» AIM OF THE TASK
In the listing below, find the line that contains "11: (67, 344)" and the line that contains "131: (532, 432)". Quote both and every line between them, exactly, and nothing more.
(GIVEN RECORDS)
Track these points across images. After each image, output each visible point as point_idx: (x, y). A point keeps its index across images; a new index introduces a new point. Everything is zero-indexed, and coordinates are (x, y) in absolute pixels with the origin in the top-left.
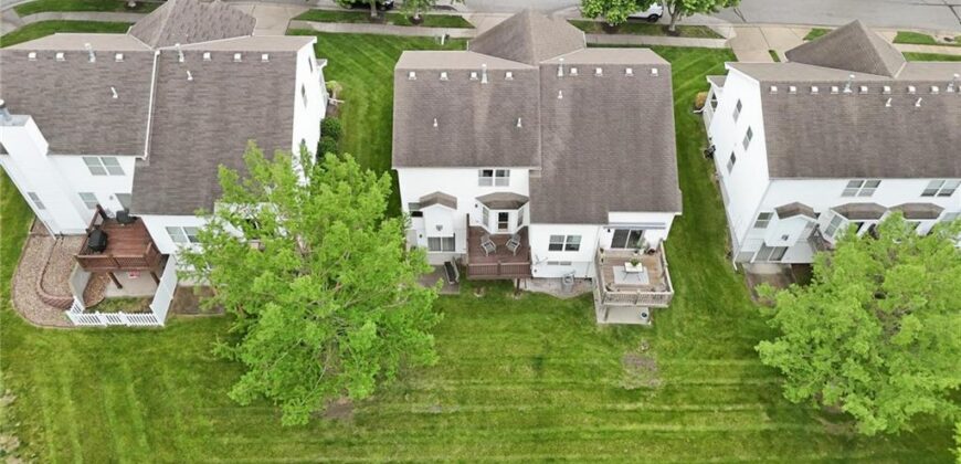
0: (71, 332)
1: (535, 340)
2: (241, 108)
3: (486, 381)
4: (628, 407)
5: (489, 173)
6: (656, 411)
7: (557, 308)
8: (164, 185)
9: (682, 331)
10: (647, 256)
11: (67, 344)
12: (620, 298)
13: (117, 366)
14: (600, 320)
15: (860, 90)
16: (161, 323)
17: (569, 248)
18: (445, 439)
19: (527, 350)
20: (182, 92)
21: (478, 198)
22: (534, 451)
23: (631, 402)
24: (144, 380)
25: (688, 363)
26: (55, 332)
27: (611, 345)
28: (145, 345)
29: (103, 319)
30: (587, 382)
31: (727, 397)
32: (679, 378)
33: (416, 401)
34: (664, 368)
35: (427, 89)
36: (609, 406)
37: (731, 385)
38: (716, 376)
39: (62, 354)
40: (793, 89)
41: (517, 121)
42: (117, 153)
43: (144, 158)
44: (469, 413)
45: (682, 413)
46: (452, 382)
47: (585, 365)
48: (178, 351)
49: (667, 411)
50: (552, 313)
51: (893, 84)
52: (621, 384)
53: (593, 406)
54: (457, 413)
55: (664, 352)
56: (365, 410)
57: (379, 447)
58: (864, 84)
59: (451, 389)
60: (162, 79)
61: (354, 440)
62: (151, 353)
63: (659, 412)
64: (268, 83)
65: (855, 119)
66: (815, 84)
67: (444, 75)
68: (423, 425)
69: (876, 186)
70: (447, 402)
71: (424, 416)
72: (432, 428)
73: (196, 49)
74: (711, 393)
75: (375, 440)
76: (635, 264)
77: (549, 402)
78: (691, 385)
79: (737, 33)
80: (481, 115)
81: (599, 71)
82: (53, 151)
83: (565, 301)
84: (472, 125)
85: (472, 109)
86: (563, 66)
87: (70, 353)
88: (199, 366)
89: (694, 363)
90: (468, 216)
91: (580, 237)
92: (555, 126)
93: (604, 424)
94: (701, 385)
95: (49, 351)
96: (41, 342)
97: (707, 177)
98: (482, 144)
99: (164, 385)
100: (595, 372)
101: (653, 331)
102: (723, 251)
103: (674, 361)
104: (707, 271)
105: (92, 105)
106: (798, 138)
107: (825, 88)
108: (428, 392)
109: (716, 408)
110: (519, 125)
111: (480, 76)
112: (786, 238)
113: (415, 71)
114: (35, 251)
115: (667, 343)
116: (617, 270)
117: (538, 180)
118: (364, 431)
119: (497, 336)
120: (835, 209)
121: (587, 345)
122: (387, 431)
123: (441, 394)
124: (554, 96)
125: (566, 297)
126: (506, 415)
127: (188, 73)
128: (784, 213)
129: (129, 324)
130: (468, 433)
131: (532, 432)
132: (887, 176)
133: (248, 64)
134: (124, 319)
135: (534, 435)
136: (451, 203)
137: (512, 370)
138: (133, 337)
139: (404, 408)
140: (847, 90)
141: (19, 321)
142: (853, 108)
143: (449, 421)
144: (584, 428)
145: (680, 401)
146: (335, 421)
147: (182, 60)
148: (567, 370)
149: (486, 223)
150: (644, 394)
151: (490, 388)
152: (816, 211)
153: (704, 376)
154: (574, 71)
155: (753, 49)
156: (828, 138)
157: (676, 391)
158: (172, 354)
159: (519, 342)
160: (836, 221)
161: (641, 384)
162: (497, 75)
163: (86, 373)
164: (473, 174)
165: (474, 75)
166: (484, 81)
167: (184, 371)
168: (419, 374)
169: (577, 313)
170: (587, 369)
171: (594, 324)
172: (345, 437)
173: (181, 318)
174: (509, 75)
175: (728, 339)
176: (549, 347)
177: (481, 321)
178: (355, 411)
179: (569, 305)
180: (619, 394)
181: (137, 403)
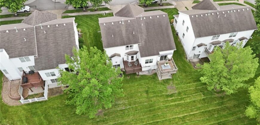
0: (22, 106)
1: (145, 87)
2: (61, 39)
3: (135, 99)
4: (170, 99)
5: (127, 47)
6: (177, 99)
7: (149, 78)
8: (43, 62)
9: (179, 78)
10: (169, 61)
11: (21, 109)
12: (165, 73)
13: (37, 112)
14: (160, 79)
15: (212, 14)
16: (47, 99)
17: (150, 62)
18: (128, 115)
19: (144, 89)
20: (44, 37)
21: (125, 53)
22: (150, 114)
23: (171, 98)
24: (45, 115)
25: (183, 86)
26: (17, 106)
27: (164, 85)
28: (43, 106)
29: (30, 101)
30: (160, 95)
31: (193, 92)
32: (181, 90)
33: (118, 107)
34: (177, 88)
35: (109, 27)
36: (166, 99)
37: (194, 89)
38: (190, 88)
39: (21, 111)
40: (197, 16)
41: (133, 33)
42: (29, 55)
43: (37, 56)
44: (132, 108)
45: (184, 98)
46: (126, 101)
47: (159, 91)
48: (53, 105)
49: (180, 98)
50: (148, 79)
51: (219, 12)
52: (168, 94)
53: (162, 100)
54: (129, 108)
55: (177, 84)
56: (106, 112)
57: (111, 120)
58: (213, 13)
59: (127, 102)
60: (37, 34)
61: (104, 120)
62: (46, 107)
63: (178, 99)
64: (67, 31)
65: (212, 21)
66: (202, 14)
67: (113, 23)
68: (121, 113)
69: (219, 36)
70: (126, 106)
71: (121, 110)
72: (124, 113)
73: (45, 25)
74: (189, 92)
75: (110, 119)
76: (167, 64)
77: (151, 101)
78: (184, 91)
80: (124, 32)
81: (151, 17)
82: (10, 57)
83: (150, 76)
84: (122, 35)
85: (121, 30)
86: (142, 17)
87: (23, 111)
88: (59, 108)
89: (184, 85)
90: (123, 58)
91: (153, 59)
92: (142, 32)
93: (166, 104)
94: (186, 90)
95: (17, 112)
96: (14, 110)
97: (178, 40)
98: (125, 40)
99: (51, 115)
100: (161, 92)
101: (173, 80)
102: (185, 58)
103: (179, 86)
104: (182, 63)
105: (19, 43)
106: (200, 28)
107: (204, 15)
108: (121, 104)
109: (191, 95)
110: (134, 33)
111: (122, 22)
112: (200, 52)
113: (105, 23)
114: (6, 86)
115: (176, 82)
116: (162, 66)
117: (141, 46)
118: (107, 117)
119: (135, 87)
120: (210, 43)
121: (158, 85)
122: (113, 116)
123: (124, 104)
124: (141, 25)
125: (150, 75)
126: (141, 106)
127: (45, 31)
128: (199, 46)
129: (38, 101)
130: (133, 113)
131: (149, 109)
132: (221, 34)
133: (60, 27)
134: (36, 100)
135: (149, 110)
136: (119, 55)
137: (141, 95)
138: (40, 104)
139: (115, 109)
140: (209, 15)
141: (6, 105)
142: (211, 19)
143: (128, 110)
144: (161, 106)
145: (182, 95)
146: (98, 116)
147: (42, 28)
148: (154, 93)
149: (128, 59)
150: (174, 95)
151: (136, 100)
152: (206, 44)
153: (187, 88)
154: (145, 18)
155: (181, 7)
156: (207, 27)
157: (181, 93)
158: (52, 107)
159: (141, 88)
160: (211, 46)
161: (172, 93)
162: (126, 22)
163: (29, 116)
164: (124, 47)
165: (120, 22)
166: (123, 23)
167: (56, 110)
168: (118, 100)
169: (154, 78)
170: (159, 92)
171: (158, 80)
172: (102, 119)
173: (52, 97)
174: (129, 21)
175: (190, 79)
176: (149, 88)
177: (130, 84)
178: (103, 112)
179: (151, 76)
180: (168, 96)
181: (45, 121)
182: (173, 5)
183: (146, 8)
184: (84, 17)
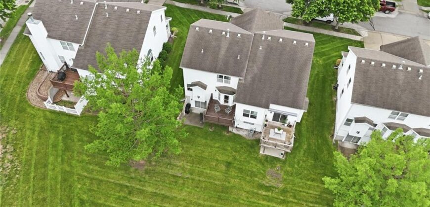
0: (45, 110)
1: (230, 154)
2: (124, 32)
3: (204, 167)
4: (264, 193)
5: (221, 77)
6: (276, 198)
7: (244, 143)
8: (87, 58)
9: (298, 165)
10: (289, 128)
11: (42, 115)
12: (269, 144)
13: (58, 127)
14: (261, 152)
15: (407, 69)
16: (79, 114)
17: (252, 117)
18: (180, 188)
19: (225, 158)
20: (103, 21)
21: (216, 87)
22: (217, 202)
23: (266, 191)
24: (66, 136)
25: (297, 180)
26: (39, 109)
27: (263, 164)
28: (70, 122)
29: (57, 108)
30: (248, 178)
31: (311, 200)
32: (291, 186)
33: (172, 169)
34: (285, 180)
35: (202, 35)
36: (255, 191)
37: (315, 195)
38: (309, 189)
39: (39, 118)
40: (373, 63)
41: (238, 56)
42: (72, 42)
43: (82, 45)
44: (193, 179)
45: (288, 202)
46: (189, 164)
47: (249, 171)
48: (83, 127)
49: (282, 200)
50: (241, 144)
51: (425, 69)
52: (264, 182)
53: (248, 188)
54: (188, 178)
55: (287, 173)
56: (150, 168)
57: (151, 185)
58: (410, 66)
59: (188, 167)
60: (97, 15)
61: (142, 179)
62: (72, 125)
63: (278, 199)
64: (137, 23)
65: (401, 82)
66: (384, 62)
67: (211, 31)
68: (172, 180)
69: (406, 116)
70: (185, 172)
71: (174, 176)
72: (176, 182)
73: (112, 5)
74: (304, 196)
75: (151, 182)
77: (229, 183)
78: (296, 190)
79: (369, 34)
80: (223, 51)
81: (281, 40)
82: (49, 36)
83: (249, 140)
84: (218, 54)
85: (219, 47)
86: (265, 35)
87: (42, 119)
88: (88, 134)
89: (300, 180)
90: (212, 94)
91: (257, 113)
92: (255, 61)
93: (251, 198)
94: (300, 191)
95: (34, 116)
96: (32, 112)
98: (220, 64)
99: (73, 140)
100: (253, 174)
101: (284, 162)
102: (330, 133)
103: (290, 178)
104: (319, 141)
105: (67, 21)
106: (370, 86)
107: (389, 65)
108: (178, 166)
109: (305, 204)
110: (239, 58)
111: (226, 34)
112: (358, 133)
113: (199, 27)
114: (41, 76)
115: (289, 169)
116: (272, 131)
117: (242, 83)
118: (147, 177)
119: (214, 149)
120: (384, 124)
121: (252, 162)
122: (157, 179)
123: (183, 169)
124: (258, 48)
125: (250, 139)
126: (209, 184)
127: (107, 14)
128: (358, 120)
129: (67, 112)
130: (190, 188)
131: (218, 194)
132: (411, 113)
133: (131, 14)
134: (65, 109)
135: (219, 196)
136: (204, 87)
137: (216, 165)
138: (67, 118)
139: (167, 171)
140: (401, 68)
141: (27, 102)
142: (401, 77)
143: (184, 181)
144: (242, 198)
145: (289, 196)
146: (136, 170)
147: (106, 8)
148: (241, 170)
149: (219, 99)
150: (273, 189)
151: (204, 171)
152: (374, 123)
153: (303, 188)
154: (269, 38)
155: (374, 43)
156: (385, 89)
157: (288, 192)
158: (80, 128)
159: (222, 154)
160: (384, 129)
161: (272, 184)
162: (234, 35)
163: (46, 128)
164: (214, 76)
165: (224, 33)
166: (228, 36)
167: (83, 136)
168: (176, 158)
169: (252, 146)
170: (250, 173)
171: (258, 153)
172: (139, 177)
173: (87, 114)
174: (239, 35)
175: (319, 174)
176: (235, 159)
177: (208, 141)
178: (146, 167)
179: (249, 142)
180: (261, 186)
181: (61, 144)
182: (360, 35)
183: (305, 27)
184: (195, 13)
(End GIVEN RECORDS)
» ANSWER FOR THE TASK
11: (67, 344)
12: (620, 298)
13: (117, 366)
14: (600, 320)
15: (860, 90)
16: (161, 323)
17: (569, 248)
18: (445, 439)
19: (527, 350)
20: (182, 92)
21: (478, 198)
22: (534, 451)
23: (631, 402)
24: (144, 380)
25: (688, 363)
26: (55, 332)
27: (611, 345)
28: (145, 345)
29: (103, 319)
30: (587, 382)
31: (727, 397)
32: (679, 378)
33: (416, 401)
34: (664, 368)
35: (427, 89)
36: (609, 406)
37: (731, 385)
38: (716, 376)
39: (62, 354)
40: (793, 89)
41: (517, 121)
42: (117, 153)
43: (144, 158)
44: (469, 413)
45: (682, 413)
46: (452, 382)
47: (585, 365)
48: (178, 351)
49: (667, 411)
50: (552, 313)
51: (893, 84)
52: (621, 384)
53: (593, 406)
54: (457, 413)
55: (664, 352)
56: (365, 410)
57: (379, 447)
58: (864, 84)
59: (451, 389)
60: (162, 79)
61: (354, 440)
62: (151, 353)
63: (659, 412)
64: (268, 83)
65: (855, 119)
66: (815, 84)
67: (444, 75)
68: (423, 425)
69: (876, 186)
70: (447, 402)
71: (424, 416)
72: (432, 428)
73: (196, 49)
74: (711, 393)
75: (375, 440)
76: (635, 264)
77: (549, 402)
78: (691, 385)
79: (737, 33)
80: (481, 115)
81: (599, 71)
82: (53, 151)
83: (565, 301)
84: (472, 125)
85: (472, 109)
86: (563, 66)
87: (70, 353)
88: (199, 366)
89: (694, 363)
90: (468, 216)
91: (580, 237)
92: (555, 126)
93: (604, 424)
94: (701, 385)
95: (49, 351)
96: (41, 342)
97: (707, 177)
98: (482, 144)
99: (164, 385)
100: (595, 372)
101: (653, 331)
102: (723, 251)
103: (674, 361)
104: (707, 271)
105: (92, 105)
106: (798, 138)
107: (825, 88)
108: (428, 392)
109: (716, 408)
110: (519, 125)
111: (480, 76)
112: (786, 238)
113: (415, 71)
114: (35, 251)
115: (667, 343)
116: (617, 270)
117: (538, 180)
118: (364, 431)
119: (497, 336)
120: (835, 209)
121: (587, 345)
122: (387, 431)
123: (441, 394)
124: (554, 96)
125: (566, 297)
126: (506, 415)
127: (188, 73)
128: (784, 213)
129: (129, 324)
130: (468, 433)
131: (532, 432)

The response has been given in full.